Kuleli'den talebeleri Ali Aygün'e Arabî harflerle yazılmıştır.
Ve aleyküm selâm kıymetli kardeşim Ali Aygün
Zonguldak'dan gönderdiğiniz mektûbunuzu okudum. Cevâbda tekâsül ettiğim [üşendiğim] için afv ediniz. Tekâsül etmiyorum, mektûbu sıraya koyuyorum. Vakt, fırsat bulunca yazıyorum. Elhamdü [lillah] güzel yazmışsınız. Cenâb-ı Hakka şükr ediniz. Şükr edince ni'metini artdırır. Şükr demek ni'metin kıymetini bilmek, ni'meti emr olunan mahalde kullanmak demekdir.
1- Bayram nemâzında altı tekbîrin herbiri ayrı ayrı vâcibdir. İmâm bunlardan birini terk etse cemâ'at de imâma tâbi' olur. Nemâzdan sonra secde-i sehv yaparlar; imâm secde-i sehv yapacağını da bilemez ise, secde-i sehv yapmadıkları için iâde etmezler ve günâh olmaz. Çünkü nisyân [unutmak] afv olunur.

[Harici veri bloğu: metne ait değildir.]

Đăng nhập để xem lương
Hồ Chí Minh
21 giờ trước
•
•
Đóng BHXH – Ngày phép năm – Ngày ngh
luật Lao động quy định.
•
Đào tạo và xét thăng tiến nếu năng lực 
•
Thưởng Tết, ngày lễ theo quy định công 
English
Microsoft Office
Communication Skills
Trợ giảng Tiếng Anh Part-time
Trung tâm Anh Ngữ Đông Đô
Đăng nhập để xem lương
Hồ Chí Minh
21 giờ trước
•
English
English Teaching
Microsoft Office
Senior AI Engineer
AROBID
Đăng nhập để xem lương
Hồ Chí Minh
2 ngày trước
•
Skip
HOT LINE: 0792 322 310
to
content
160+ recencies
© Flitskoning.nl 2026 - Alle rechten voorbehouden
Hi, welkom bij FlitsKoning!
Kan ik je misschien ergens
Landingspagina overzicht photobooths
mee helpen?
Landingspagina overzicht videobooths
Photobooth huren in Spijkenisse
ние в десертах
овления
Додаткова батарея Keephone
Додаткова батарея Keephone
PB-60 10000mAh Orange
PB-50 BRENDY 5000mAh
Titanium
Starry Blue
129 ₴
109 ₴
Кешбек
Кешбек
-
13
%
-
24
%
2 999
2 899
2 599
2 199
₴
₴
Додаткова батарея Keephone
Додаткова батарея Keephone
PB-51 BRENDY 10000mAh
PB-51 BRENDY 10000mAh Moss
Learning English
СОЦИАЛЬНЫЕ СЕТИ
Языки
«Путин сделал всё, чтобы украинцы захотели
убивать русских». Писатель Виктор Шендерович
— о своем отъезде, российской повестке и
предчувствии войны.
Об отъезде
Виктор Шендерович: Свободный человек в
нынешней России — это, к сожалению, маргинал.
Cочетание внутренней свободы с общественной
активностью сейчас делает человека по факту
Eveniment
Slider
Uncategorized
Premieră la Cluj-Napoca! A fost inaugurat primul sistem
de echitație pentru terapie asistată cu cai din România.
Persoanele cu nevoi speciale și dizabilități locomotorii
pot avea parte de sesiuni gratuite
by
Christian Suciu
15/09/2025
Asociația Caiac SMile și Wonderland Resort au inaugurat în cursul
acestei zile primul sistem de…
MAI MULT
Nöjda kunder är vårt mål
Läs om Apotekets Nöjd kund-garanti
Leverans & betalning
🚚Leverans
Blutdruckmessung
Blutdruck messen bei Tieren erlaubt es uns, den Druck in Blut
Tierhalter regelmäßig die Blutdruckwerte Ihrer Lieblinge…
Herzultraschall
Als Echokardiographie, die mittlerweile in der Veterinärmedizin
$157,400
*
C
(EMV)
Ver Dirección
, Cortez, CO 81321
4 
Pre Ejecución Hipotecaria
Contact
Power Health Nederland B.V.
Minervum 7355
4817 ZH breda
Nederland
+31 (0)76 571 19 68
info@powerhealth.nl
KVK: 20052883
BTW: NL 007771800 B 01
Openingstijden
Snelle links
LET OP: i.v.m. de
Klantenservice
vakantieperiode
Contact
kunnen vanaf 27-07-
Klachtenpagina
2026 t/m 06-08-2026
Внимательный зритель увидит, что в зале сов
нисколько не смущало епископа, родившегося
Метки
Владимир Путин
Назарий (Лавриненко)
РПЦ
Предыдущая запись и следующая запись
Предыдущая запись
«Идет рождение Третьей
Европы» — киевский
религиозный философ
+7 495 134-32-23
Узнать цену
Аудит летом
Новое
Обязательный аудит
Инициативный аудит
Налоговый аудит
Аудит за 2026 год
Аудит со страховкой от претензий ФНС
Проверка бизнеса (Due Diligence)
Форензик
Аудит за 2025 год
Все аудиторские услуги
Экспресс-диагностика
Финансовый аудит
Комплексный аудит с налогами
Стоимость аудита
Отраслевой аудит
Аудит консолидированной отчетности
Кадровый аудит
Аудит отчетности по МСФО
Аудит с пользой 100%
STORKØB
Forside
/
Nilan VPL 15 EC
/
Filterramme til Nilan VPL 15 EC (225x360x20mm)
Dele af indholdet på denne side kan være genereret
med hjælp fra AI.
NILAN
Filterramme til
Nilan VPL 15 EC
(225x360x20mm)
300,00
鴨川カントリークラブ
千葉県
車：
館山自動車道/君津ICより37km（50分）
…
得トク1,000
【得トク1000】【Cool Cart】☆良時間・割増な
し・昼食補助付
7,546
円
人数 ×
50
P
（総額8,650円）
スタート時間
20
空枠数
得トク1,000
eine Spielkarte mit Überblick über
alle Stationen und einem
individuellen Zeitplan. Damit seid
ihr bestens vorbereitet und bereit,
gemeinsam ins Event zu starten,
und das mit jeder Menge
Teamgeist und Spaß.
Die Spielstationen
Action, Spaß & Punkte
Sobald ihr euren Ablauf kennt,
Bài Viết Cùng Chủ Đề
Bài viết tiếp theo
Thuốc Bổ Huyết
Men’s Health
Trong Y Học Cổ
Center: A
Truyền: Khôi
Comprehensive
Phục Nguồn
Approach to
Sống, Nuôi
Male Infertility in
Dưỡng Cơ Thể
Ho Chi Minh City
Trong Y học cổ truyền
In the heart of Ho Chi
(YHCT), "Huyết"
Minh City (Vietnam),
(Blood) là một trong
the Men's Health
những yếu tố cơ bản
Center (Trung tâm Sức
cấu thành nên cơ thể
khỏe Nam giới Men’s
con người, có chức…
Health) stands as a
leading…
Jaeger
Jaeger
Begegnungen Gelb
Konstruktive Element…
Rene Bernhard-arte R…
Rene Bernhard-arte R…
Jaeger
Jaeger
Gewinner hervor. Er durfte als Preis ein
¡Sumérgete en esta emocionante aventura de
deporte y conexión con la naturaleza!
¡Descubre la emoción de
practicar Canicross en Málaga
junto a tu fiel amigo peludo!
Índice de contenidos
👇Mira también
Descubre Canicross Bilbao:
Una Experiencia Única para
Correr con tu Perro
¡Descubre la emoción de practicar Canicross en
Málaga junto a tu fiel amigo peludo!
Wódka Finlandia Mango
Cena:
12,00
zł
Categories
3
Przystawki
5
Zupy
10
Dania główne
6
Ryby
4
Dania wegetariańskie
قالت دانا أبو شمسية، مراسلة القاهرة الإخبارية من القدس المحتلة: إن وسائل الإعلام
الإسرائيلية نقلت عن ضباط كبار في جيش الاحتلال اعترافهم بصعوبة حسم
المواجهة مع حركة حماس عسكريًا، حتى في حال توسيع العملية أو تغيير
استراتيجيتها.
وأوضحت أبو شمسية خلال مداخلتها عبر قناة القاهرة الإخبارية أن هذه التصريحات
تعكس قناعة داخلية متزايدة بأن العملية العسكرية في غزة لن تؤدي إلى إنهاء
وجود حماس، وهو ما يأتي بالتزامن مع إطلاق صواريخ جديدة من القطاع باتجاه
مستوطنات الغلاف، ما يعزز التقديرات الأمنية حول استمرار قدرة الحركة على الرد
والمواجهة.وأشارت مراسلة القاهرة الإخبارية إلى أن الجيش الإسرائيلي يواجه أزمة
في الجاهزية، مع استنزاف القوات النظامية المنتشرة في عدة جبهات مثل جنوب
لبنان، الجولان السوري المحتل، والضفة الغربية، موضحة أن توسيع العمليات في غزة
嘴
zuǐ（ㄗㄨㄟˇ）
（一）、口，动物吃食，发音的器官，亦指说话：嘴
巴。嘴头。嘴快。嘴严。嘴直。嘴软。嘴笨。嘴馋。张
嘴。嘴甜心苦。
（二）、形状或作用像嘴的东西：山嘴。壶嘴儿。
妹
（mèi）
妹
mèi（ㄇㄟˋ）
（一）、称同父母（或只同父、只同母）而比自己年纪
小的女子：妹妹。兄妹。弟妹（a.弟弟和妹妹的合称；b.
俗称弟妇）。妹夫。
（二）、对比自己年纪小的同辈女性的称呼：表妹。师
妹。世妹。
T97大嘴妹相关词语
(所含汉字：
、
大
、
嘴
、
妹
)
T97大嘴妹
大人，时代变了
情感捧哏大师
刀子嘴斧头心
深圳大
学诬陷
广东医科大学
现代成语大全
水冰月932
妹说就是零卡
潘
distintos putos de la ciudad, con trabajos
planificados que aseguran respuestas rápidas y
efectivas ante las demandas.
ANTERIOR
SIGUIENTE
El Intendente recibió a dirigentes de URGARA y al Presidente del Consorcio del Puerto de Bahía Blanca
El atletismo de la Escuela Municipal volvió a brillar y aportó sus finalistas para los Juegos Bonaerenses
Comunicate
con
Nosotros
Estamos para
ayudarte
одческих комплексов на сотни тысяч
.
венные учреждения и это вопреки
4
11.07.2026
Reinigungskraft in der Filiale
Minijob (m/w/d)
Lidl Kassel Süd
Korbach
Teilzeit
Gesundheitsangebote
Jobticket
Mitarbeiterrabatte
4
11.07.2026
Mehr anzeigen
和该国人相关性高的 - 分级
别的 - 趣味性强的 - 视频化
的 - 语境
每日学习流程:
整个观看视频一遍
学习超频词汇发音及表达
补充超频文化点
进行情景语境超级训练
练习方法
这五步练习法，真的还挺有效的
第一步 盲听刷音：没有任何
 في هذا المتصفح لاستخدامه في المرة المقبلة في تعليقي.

2- Secde-i tilâvet lâzım iken imâm terk etse, cemâ'at da imâm okurken duymuş olsa bile terk eder.
3- Cenâze nemâzında cemâ'at şart değildir. Bir kişi de kılabilir. Birden ziyâde kimse varsa üç saf üzere cemâ'at yapmak müstehabdır.
4- Tanımadığımız bir mü'minin cenâze nemâzından sonra imâm sorunca, "iyi biliriz" deriz ve onun îmânının iyi olduğunu kasdederiz. Küfrü sâbit olmayan kimse mü'min addolunır.
5- Bir cenâzenin kefeni içine Besmele-i şerîf ve sâir âyet-i kerîmeler,zikrler,duâlar,mübârek isimler yazılı kağıd koymak veya kefenine yazmak doğru değildir, câiz değildir.
Ramezân-ı şerîfin hakkımızda ve cümle din kardeşlerimiz için hayırlı olmasını duâ eder, duâlarınızı beklerim kardeşim.